ようやく加賀崎から解放された滝田は、痛々しく顔を腫らした女性にマイクを差し出した。
「あなた見たことありますよ! ボクサーの長谷川さんですよね!?」
ふふ、と力なく笑う長谷川アレクサンドラみずほ(
jb4139)は自己紹介する。
「ええ。ご存知ない方に説明しますと、わたくしはアウル級のプロボクサーです」
以前はアウルを持つ者に一般人のようなスポーツ選手という職業は与えられなかったが、今ではアウル覚醒者専門のスポーツが発展し、長谷川は早い段階でそこでプロボクサーになったのだ。
「わたくしは人々を守るために撃退士になりましたけど、やはり心のどこかに憧れがありましたのね。ですから、学園卒業後は今の道……プロボクサーになることを選びました」
美人で強いという注目のボクサー故に、昨日のタイトル戦はテレビ中継もされた。
「あ〜、昨日の試合、残念でしたね!」
結果は滝田が言う通り、そして長谷川の顔が語っている通りだ。
「今のわたくしを見れば、言わなくても分かりますわよね……。壮絶なKO負けを喫しましたわ」
「学園を卒業してからずっとボクシング一筋だったんですか?」
「ええ。十年……十年は長いですわね。

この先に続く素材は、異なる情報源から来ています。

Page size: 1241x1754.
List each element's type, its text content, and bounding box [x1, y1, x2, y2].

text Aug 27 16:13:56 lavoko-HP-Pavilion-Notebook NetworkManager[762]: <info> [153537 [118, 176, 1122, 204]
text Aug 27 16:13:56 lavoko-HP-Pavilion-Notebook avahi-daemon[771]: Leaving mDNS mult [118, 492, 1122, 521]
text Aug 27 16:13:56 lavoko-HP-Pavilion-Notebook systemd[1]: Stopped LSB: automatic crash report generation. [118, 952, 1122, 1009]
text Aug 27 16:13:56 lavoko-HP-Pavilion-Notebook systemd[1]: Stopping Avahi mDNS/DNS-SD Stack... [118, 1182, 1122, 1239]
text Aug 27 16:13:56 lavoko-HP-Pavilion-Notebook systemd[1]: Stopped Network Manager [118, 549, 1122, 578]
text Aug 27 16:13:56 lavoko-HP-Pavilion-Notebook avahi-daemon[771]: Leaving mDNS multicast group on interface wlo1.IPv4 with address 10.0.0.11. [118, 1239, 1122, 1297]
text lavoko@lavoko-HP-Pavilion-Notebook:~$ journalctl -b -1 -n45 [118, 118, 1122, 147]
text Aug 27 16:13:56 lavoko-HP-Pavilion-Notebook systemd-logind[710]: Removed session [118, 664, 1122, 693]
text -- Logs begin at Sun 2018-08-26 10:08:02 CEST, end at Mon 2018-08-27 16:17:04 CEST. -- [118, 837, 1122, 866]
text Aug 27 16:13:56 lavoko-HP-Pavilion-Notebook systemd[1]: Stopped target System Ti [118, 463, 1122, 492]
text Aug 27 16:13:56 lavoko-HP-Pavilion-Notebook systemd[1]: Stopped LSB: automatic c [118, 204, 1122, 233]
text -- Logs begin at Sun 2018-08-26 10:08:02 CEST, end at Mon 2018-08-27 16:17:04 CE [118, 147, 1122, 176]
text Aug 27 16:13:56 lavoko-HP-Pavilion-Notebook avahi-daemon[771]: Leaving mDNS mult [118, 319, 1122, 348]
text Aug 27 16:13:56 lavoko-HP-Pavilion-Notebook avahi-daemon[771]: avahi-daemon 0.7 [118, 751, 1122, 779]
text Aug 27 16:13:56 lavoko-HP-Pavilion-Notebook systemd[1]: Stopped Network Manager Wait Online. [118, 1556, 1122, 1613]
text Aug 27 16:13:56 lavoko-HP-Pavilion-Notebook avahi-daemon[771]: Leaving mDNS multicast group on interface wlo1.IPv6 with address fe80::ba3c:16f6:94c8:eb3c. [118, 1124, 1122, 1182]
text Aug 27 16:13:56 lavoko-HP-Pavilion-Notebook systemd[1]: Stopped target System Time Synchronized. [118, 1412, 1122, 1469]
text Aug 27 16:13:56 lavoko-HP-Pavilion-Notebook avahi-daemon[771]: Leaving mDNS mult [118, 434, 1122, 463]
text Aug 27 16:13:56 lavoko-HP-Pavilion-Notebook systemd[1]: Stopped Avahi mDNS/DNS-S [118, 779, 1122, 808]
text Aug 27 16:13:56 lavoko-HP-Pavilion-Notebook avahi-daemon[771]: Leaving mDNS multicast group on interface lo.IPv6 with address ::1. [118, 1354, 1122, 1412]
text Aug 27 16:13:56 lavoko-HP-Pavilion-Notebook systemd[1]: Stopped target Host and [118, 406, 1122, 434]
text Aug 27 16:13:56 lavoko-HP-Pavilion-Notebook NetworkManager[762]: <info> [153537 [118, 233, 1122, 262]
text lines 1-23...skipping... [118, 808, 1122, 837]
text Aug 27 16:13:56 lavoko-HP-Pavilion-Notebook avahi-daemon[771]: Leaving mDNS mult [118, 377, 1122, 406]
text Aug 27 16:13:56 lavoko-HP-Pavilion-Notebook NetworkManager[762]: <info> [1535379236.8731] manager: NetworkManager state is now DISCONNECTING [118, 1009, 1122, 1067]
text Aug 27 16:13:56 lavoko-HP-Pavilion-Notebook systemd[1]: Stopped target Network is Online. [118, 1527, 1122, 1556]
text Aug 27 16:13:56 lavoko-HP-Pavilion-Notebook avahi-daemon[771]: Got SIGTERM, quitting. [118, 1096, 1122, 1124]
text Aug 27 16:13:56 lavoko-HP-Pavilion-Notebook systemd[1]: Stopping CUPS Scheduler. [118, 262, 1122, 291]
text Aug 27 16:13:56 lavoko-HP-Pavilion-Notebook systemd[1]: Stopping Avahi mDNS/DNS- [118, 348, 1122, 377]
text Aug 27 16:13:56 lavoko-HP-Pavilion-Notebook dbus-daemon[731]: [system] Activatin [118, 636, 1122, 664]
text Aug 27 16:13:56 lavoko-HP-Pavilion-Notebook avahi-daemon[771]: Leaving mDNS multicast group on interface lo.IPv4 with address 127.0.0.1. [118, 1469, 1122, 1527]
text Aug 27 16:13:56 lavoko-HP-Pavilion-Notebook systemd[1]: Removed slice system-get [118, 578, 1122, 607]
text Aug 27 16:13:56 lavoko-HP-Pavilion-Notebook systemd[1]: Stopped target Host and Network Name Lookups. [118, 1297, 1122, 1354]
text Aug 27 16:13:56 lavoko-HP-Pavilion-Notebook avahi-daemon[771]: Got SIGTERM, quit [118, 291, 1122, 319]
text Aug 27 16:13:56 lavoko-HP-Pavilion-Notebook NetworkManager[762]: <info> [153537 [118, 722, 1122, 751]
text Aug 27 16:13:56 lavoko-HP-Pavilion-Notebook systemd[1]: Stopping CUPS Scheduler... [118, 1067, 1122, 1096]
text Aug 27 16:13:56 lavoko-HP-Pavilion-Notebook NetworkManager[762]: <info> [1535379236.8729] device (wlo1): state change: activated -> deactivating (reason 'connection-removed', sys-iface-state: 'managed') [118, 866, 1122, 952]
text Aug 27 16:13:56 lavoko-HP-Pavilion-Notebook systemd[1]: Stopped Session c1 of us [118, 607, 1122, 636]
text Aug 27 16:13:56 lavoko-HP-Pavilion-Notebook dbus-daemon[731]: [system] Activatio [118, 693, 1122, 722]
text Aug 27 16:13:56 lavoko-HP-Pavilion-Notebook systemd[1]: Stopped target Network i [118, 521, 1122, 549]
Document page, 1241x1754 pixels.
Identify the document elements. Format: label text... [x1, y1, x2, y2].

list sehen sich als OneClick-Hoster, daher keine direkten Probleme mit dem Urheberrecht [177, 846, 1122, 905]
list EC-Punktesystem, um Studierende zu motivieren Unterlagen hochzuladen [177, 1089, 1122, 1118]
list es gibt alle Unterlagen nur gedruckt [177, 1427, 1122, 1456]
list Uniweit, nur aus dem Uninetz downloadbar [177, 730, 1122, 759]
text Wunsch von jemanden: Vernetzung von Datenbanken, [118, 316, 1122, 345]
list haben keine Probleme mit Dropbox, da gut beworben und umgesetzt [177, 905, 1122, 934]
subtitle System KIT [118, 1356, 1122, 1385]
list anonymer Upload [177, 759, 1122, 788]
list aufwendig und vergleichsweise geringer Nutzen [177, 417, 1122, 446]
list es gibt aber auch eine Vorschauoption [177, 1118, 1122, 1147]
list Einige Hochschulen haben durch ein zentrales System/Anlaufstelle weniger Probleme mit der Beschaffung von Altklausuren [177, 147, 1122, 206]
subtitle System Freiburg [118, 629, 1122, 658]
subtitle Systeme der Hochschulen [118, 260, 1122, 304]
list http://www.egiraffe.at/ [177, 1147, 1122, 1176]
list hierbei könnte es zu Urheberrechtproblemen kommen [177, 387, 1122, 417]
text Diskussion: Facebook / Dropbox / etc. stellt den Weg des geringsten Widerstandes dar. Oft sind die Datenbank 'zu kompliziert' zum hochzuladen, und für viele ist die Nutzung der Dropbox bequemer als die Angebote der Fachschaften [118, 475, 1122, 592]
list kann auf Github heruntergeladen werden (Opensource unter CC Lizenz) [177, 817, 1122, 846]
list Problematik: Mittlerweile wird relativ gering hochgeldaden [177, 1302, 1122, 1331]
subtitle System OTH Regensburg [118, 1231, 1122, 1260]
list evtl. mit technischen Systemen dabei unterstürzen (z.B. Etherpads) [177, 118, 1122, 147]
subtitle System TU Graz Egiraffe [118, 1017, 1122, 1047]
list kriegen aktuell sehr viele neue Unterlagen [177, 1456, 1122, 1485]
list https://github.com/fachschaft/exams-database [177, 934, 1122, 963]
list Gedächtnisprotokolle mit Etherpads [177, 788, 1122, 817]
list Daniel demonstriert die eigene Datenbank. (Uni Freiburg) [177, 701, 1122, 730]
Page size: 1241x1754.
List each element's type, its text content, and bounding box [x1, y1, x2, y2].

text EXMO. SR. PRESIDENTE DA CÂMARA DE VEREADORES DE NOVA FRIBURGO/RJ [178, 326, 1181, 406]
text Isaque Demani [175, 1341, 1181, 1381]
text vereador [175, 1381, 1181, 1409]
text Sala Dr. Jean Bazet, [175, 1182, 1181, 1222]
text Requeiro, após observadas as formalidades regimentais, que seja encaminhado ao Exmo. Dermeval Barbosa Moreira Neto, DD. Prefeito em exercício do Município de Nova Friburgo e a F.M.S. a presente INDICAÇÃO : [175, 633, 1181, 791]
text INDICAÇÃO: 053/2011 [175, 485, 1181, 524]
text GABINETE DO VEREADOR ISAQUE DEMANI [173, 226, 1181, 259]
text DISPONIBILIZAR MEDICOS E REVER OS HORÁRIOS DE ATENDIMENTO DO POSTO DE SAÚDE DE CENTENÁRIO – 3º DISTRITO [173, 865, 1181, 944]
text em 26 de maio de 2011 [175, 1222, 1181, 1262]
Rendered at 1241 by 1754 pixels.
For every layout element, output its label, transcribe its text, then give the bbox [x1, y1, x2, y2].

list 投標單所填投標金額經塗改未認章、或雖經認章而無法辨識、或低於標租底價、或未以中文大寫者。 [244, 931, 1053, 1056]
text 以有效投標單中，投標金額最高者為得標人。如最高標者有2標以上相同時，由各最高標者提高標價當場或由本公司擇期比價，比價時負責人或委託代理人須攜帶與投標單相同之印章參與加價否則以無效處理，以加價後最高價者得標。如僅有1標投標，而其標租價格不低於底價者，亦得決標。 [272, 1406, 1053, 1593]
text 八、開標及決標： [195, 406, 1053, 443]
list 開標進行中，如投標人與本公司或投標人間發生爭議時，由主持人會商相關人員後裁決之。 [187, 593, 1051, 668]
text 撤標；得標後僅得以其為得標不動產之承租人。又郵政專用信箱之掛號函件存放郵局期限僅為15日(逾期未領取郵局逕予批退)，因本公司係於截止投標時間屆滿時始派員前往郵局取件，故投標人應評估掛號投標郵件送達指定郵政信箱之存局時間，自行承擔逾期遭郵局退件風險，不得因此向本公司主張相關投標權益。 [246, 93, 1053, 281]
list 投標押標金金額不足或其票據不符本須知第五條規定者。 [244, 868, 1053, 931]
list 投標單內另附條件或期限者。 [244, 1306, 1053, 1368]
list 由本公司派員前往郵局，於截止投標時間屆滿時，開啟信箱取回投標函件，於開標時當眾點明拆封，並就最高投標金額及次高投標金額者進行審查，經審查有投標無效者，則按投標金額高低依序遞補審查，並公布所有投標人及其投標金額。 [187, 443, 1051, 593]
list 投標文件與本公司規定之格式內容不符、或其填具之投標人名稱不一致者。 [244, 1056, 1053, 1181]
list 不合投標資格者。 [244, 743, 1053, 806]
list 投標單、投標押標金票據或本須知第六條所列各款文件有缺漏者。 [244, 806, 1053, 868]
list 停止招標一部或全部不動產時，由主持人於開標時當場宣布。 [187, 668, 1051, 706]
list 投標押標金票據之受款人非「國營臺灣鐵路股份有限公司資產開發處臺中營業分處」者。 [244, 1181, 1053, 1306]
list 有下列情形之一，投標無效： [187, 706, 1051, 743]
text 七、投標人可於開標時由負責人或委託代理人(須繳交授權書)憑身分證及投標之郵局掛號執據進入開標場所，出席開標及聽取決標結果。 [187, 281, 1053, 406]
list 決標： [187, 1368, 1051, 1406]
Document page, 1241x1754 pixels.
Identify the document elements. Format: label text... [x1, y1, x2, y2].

その間に、わたくしはプロボクサーになり、何度も戦って栄光と挫折を繰り返しました」
長谷川は敗北がまだこたえているかのように、伏し目がちに話す。
その様子を見れば、滝田にも長谷川がずっと脇目も振らず必死に練習してきたのだろうということくらいは想像できた。
「まさか、これで引退を考えてらっしゃる……?」
しかし、つと上げた長谷川の顔は、どこか晴れやかに変わっていた。
「つい先程までは十年間走りっぱなしでしたし、一度ここで休もうかと思っておりましたわ。でも、こうして皆さんと今までのことを思い出していたら考えが変わりました。わたくし、もう一度世界を目指しますわ!」
「おおっ!!」
このちょっとした同窓会が、長谷川の昔のハングリー精神を思い出させたのかもしれない。
「今度は負けませんわよ!」
長谷川は一声発し、早速ボクシング部のある部室棟の方へと駆け出して行ってしまった。
「次の試合は期待してま〜す!!」
●未来はこれからも
「皆、今日は集まってくれてありがとなー!」
「オンエアは来週やから、見たってな!」
無事インタビューが終わり、山本と滝田は集まってくれた元学園生達に礼を言って、解散となった。
龍崎もミハイルとサラも、雫も加賀崎も、長谷川はとっくに、それぞれの道へと別れて行く。
中には久しぶりに会った者達がどこかの店でもっと話そうとか、また会おうと約束したりしていた。
山本と滝田は帰り道、懐かしさと嬉しさとしみじみとしたものが混ざったような気分を味わっていた。
「何か、良かったな。色々な話が聞けて」
「せやな〜、皆十年間頑張ってたってこっちゃ。俺らももっと頑張らんとな!」
昔の仲間が頑張っている。
そう思うと、自分達もまた頑張れる気がした。
この十年間で皆それぞれ夢を叶え、自分の思い描いた現在を歩んでいる。
これからも彼らは『こんな未来にしたい』と思った理想の道を選び取っていくだろう。
なぜなら、彼らは想いの強さが力になることを知っているから。
そして、これからも彼らの前には未来があるのだから。